── Extract ──

Critic Reviews add missing review

Average score: 61% (based on 2 ratings)

Player Reviews

Average score: 1.1 out of 5 (based on 2 ratings with 1 reviews)

The computer game version of television’s toughest quiz!...except it doesn’t work.

The Good
This is based on the British game show The Krypton Factor which ran originally from 1977 to 1993. The show was famously billed as television’s toughest quiz…and it was one heck of a mental challenge. Four contestants tested their wit, skill, stamina and logical thinking across six gruelling, testing and punishing rounds to earn points, dubbed their “krypton factor” and the one with the highest score wins.

So how does this computer game version by Domark’s TV Games label compare? Well the game gives you the six rounds to play, which are Mental Agility, Observation, Response, Physical Ability, Intelligence and General Knowledge, so this is a good start…except of these rounds only two of them work out well.

The first is Mental Agility. Here you are given some numbers on the screen and you must re-enter them in numerical order, for example if the numbers 4145227 appeared you would then need to type 1224457. Then if 8226162 appeared then you will need to type 1222668. This really does resemble the TV show very well and requires a great deal of mental strength to succeed, especially if you’re dealing with repeated number, like the three 2’s in the second example and these numbers appear very quickly, so it’s very tricky to get it right...except it has a flaw which I’ll come to later.

The other one is the Intelligence round. Here you are given a picture, like the Krypton Factor’s K logo or the TV Games logo, which you will see for less than a second until the pieces are all scattered, you must then rotate and re-arrange the pieces to build that picture again in just one minute. This also resembles the TV show well and again can be quite tricky, it’s so difficult to assemble the picture together, especially with the short time limit. This can be seen as the only event that provides a proper logical challenge.

The Bad
So while two of the rounds vaguely work, the other ones do not as you will discover here.

───
── Extracted data ──

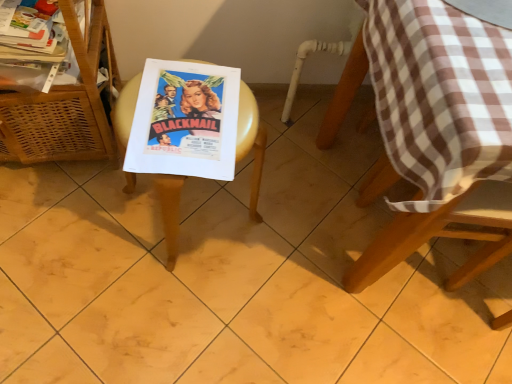
I want to click on free spot to the right of wooden picnic table at center, so click(280, 235).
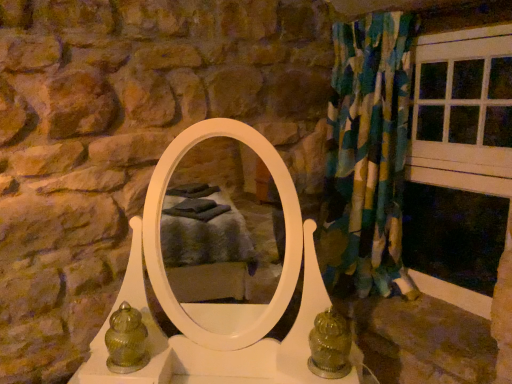
The image size is (512, 384). Find the location of `white wood window frame at right`. white wood window frame at right is located at coordinates (464, 113).

What do you see at coordinates (126, 340) in the screenshot?
I see `green glass vase at lower left` at bounding box center [126, 340].

This screenshot has width=512, height=384. In order to click on white wood window frame at right in this screenshot , I will do `click(464, 113)`.

Would you consider green glass vase at lower left to be distant from textured fabric curtain at right?

Actually, green glass vase at lower left and textured fabric curtain at right are a little close together.

Measure the distance between green glass vase at lower left and textured fabric curtain at right.

They are 39.14 inches apart.

Is point (118, 329) positioned behind point (365, 97)?

No, it is not.

Choose the correct answer: Is green glass vase at lower left inside textured fabric curtain at right or outside it?

green glass vase at lower left is located beyond the bounds of textured fabric curtain at right.

Is the position of green glass vase at lower left more distant than that of white wood window frame at right?

No, green glass vase at lower left is closer to the camera.

From a real-world perspective, which is physically above, green glass vase at lower left or white wood window frame at right?

From a 3D spatial view, white wood window frame at right is above.

Is green glass vase at lower left bigger than white wood window frame at right?

No, green glass vase at lower left is not bigger than white wood window frame at right.

Can you confirm if green glass vase at lower left is taller than white wood window frame at right?

In fact, green glass vase at lower left may be shorter than white wood window frame at right.

Would you say textured fabric curtain at right is to the left or to the right of green glass vase at lower left in the picture?

Based on their positions, textured fabric curtain at right is located to the right of green glass vase at lower left.

Is there a large distance between textured fabric curtain at right and green glass vase at lower left?

No.

Based on the photo, can you confirm if textured fabric curtain at right is taller than green glass vase at lower left?

Correct, textured fabric curtain at right is much taller as green glass vase at lower left.

In the scene shown: Is green glass vase at lower left located within textured fabric curtain at right?

No, green glass vase at lower left is located outside of textured fabric curtain at right.

Does white wood window frame at right contain textured fabric curtain at right?

No.

Which object is positioned more to the left, white wood window frame at right or textured fabric curtain at right?

textured fabric curtain at right is more to the left.

Considering the positions of points (446, 33) and (343, 179), is point (446, 33) closer to camera compared to point (343, 179)?

That is True.

From a real-world perspective, which object rests below the other?

white wood window frame at right.

How much distance is there between white wood window frame at right and green glass vase at lower left?

white wood window frame at right is 4.18 feet away from green glass vase at lower left.

Considering the sizes of white wood window frame at right and green glass vase at lower left in the image, is white wood window frame at right taller or shorter than green glass vase at lower left?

───

* [Description of the task]
Answer these from the Krypton Factor review, one per line:
1. Which years did the original show run?
2. How many contestants took part in the show?
3. How long does the player have to rebuild the picture in the Intelligence round?
The entries have nothing to do with this.

* [Output for this task]
1. 1977 to 1993
2. Four
3. One minute